### [WHAT THE TASK ASKS]
The pictures stay out; all of the data is to be printed exactly.

(Recorded data)
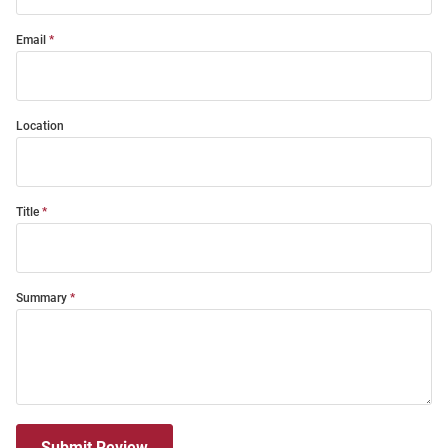
Email
Location
Title
Summary
Submit Review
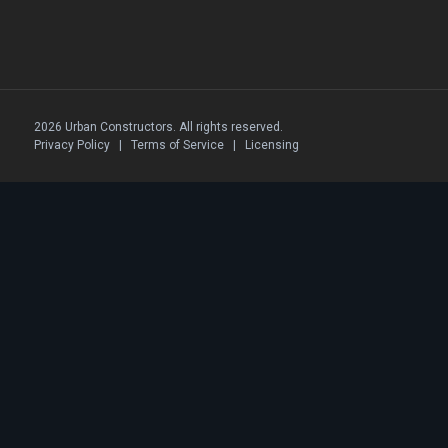
2026 Urban Constructors. All rights reserved.
Privacy Policy
|
Terms of Service
|
Licensing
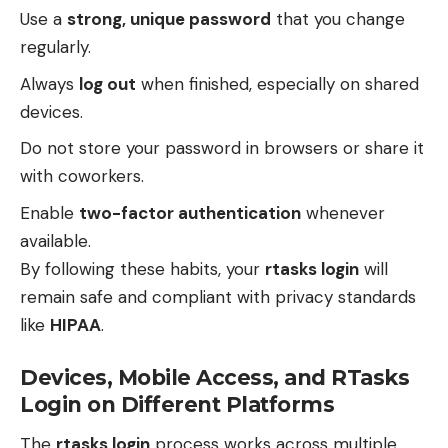
Use a
strong, unique password
that you change
regularly.
Always
log out
when finished, especially on shared
devices.
Do not store your password in browsers or share it
with coworkers.
Enable
two-factor authentication
whenever
available.
By following these habits, your
rtasks login
will
remain safe and compliant with privacy standards
like
HIPAA
.
Devices, Mobile Access, and RTasks
Login on Different Platforms
The
rtasks login
process works across multiple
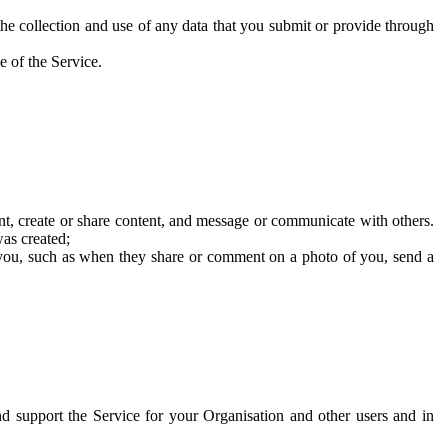
he collection and use of any data that you submit or provide through
e of the Service.
t, create or share content, and message or communicate with others.
was created;
 you, such as when they share or comment on a photo of you, send a
and support the Service for your Organisation and other users and in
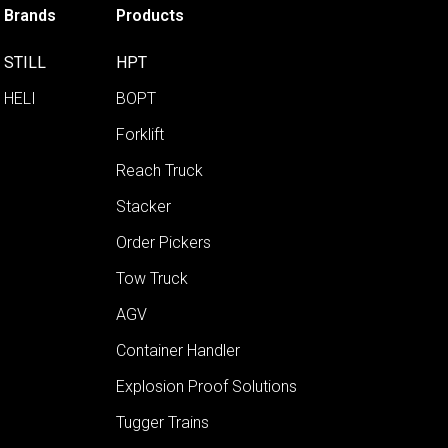
Brands
Products
STILL
HPT
HELI
BOPT
Forklift
Reach Truck
Stacker
Order Pickers
Tow Truck
AGV
Container Handler
Explosion Proof Solutions
Tugger Trains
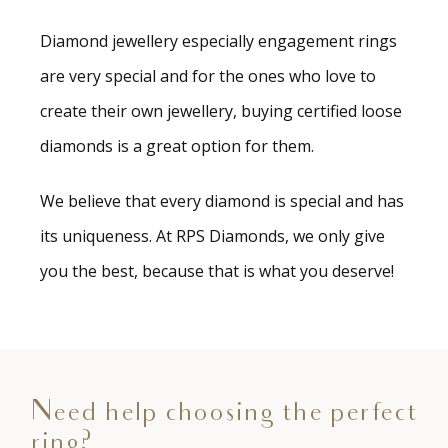
Diamond jewellery especially engagement rings
are very special and for the ones who love to
create their own jewellery, buying certified loose
diamonds is a great option for them.
We believe that every diamond is special and has
its uniqueness. At RPS Diamonds, we only give
you the best, because that is what you deserve!
Need help choosing the perfect
ring?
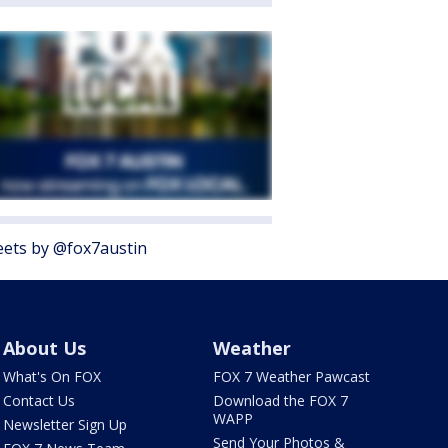
ets by @fox7austin
About Us
Weather
What's On FOX
FOX 7 Weather Pawcast
Contact Us
Download the FOX 7
WAPP
Newsletter Sign Up
Send Your Photos &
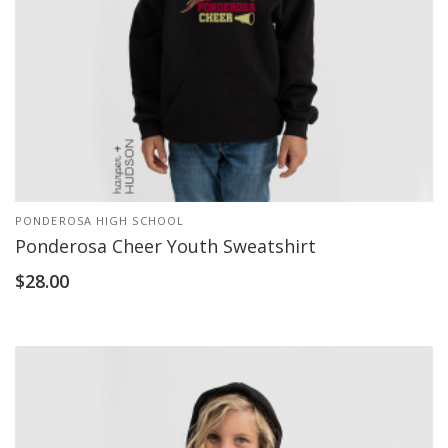
PONDEROSA HIGH SCHOOL
Ponderosa Cheer Youth Sweatshirt
$
28.00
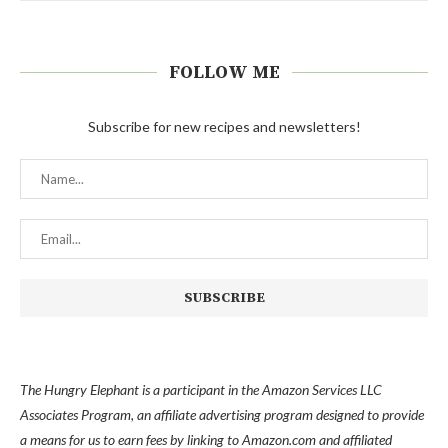
FOLLOW ME
Subscribe for new recipes and newsletters!
The Hungry Elephant is a participant in the Amazon Services LLC
Associates Program, an affiliate advertising program designed to provide
a means for us to earn fees by linking to Amazon.com and affiliated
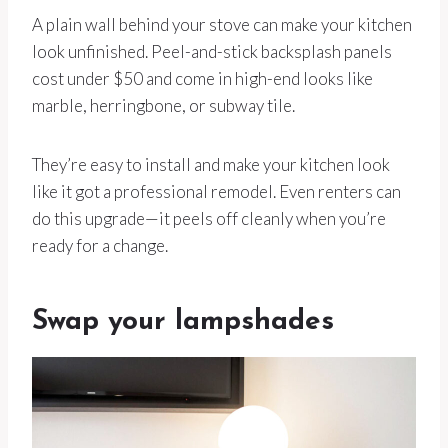
A plain wall behind your stove can make your kitchen
look unfinished. Peel-and-stick backsplash panels
cost under $50 and come in high-end looks like
marble, herringbone, or subway tile.
They’re easy to install and make your kitchen look
like it got a professional remodel. Even renters can
do this upgrade—it peels off cleanly when you’re
ready for a change.
Swap your lampshades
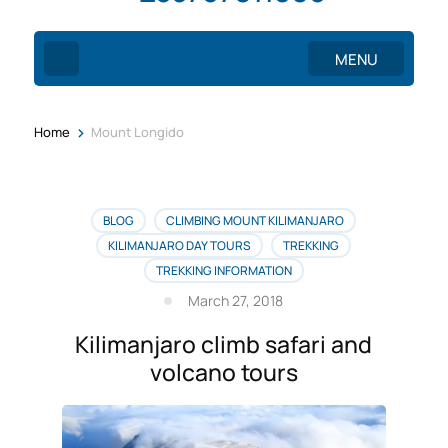
MENU
>
Home
Mount Longido
BLOG
CLIMBING MOUNT KILIMANJARO
KILIMANJARO DAY TOURS
TREKKING
TREKKING INFORMATION
March 27, 2018
Kilimanjaro climb safari and
volcano tours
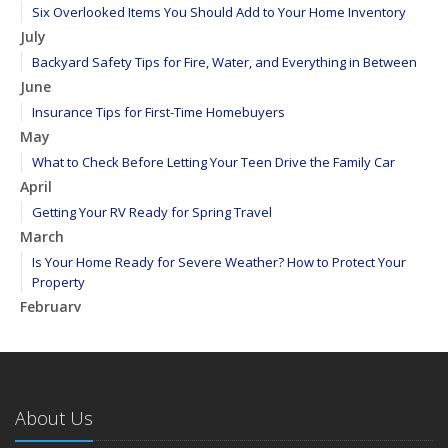
Six Overlooked Items You Should Add to Your Home Inventory
July
Backyard Safety Tips for Fire, Water, and Everything in Between
June
Insurance Tips for First-Time Homebuyers
May
What to Check Before Letting Your Teen Drive the Family Car
April
Getting Your RV Ready for Spring Travel
March
Is Your Home Ready for Severe Weather? How to Protect Your
Property
February
How to Extend the Life of Your Roof with Regular Maintenance
January
Emerging Trends in Identity Theft and How to Stay Ahead
2024
About Us
December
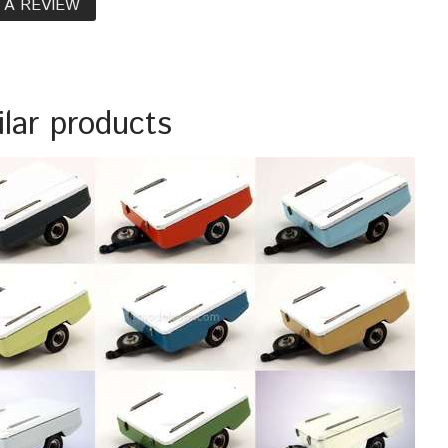
 A REVIEW
ilar products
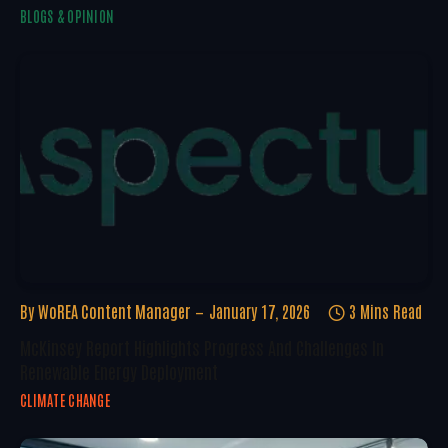
BLOGS & OPINION
By
WoREA Content Manager
January 17, 2026
3 Mins Read
McKinsey Report Highlights Progress And Challenges In
Renewable Energy Deployment
CLIMATE CHANGE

### [SOLUTION TO THE PROBLEM]
Email
Location
Title
Summary
Submit Review
2026 Urban Constructors. All rights reserved.
Privacy Policy
|
Terms of Service
|
Licensing
Use a
strong, unique password
that you change
regularly.
Always
log out
when finished, especially on shared
devices.
Do not store your password in browsers or share it
with coworkers.
Enable
two-factor authentication
whenever
available.
By following these habits, your
rtasks login
will
remain safe and compliant with privacy standards
like
HIPAA
.
Devices, Mobile Access, and RTasks
Login on Different Platforms
The
rtasks login
process works across multiple
he collection and use of any data that you submit or provide through
e of the Service.
t, create or share content, and message or communicate with others.
was created;
 you, such as when they share or comment on a photo of you, send a
and support the Service for your Organisation and other users and in
Brands
Products
STILL
HPT
HELI
BOPT
Forklift
Reach Truck
Stacker
Order Pickers
Tow Truck
AGV
Container Handler
Explosion Proof Solutions
Tugger Trains
Diamond jewellery especially engagement rings
are very special and for the ones who love to
create their own jewellery, buying certified loose
diamonds is a great option for them.
We believe that every diamond is special and has
its uniqueness. At RPS Diamonds, we only give
you the best, because that is what you deserve!
Need help choosing the perfect
ring?
ets by @fox7austin
About Us
Weather
What's On FOX
FOX 7 Weather Pawcast
Contact Us
Download the FOX 7
WAPP
Newsletter Sign Up
Send Your Photos &
PONDEROSA HIGH SCHOOL
Ponderosa Cheer Youth Sweatshirt
$
28.00
FOLLOW ME
Subscribe for new recipes and newsletters!
The Hungry Elephant is a participant in the Amazon Services LLC
Associates Program, an affiliate advertising program designed to provide
a means for us to earn fees by linking to Amazon.com and affiliated
A plain wall behind your stove can make your kitchen
look unfinished. Peel-and-stick backsplash panels
cost under $50 and come in high-end looks like
marble, herringbone, or subway tile.
They’re easy to install and make your kitchen look
like it got a professional remodel. Even renters can
do this upgrade—it peels off cleanly when you’re
ready for a change.
Swap your lampshades
MENU
>
Home
Mount Longido
BLOG
CLIMBING MOUNT KILIMANJARO
KILIMANJARO DAY TOURS
TREKKING
TREKKING INFORMATION
March 27, 2018
Kilimanjaro climb safari and
volcano tours
Six Overlooked Items You Should Add to Your Home Inventory
July
Backyard Safety Tips for Fire, Water, and Everything in Between
June
Insurance Tips for First-Time Homebuyers
May
What to Check Before Letting Your Teen Drive the Family Car
April
Getting Your RV Ready for Spring Travel
March
Is Your Home Ready for Severe Weather? How to Protect Your
Property
February
How to Extend the Life of Your Roof with Regular Maintenance
January
Emerging Trends in Identity Theft and How to Stay Ahead
2024
About Us
December
 A REVIEW
ilar products
BLOGS & OPINION
By
WoREA Content Manager
January 17, 2026
3 Mins Read
McKinsey Report Highlights Progress And Challenges In
Renewable Energy Deployment
CLIMATE CHANGE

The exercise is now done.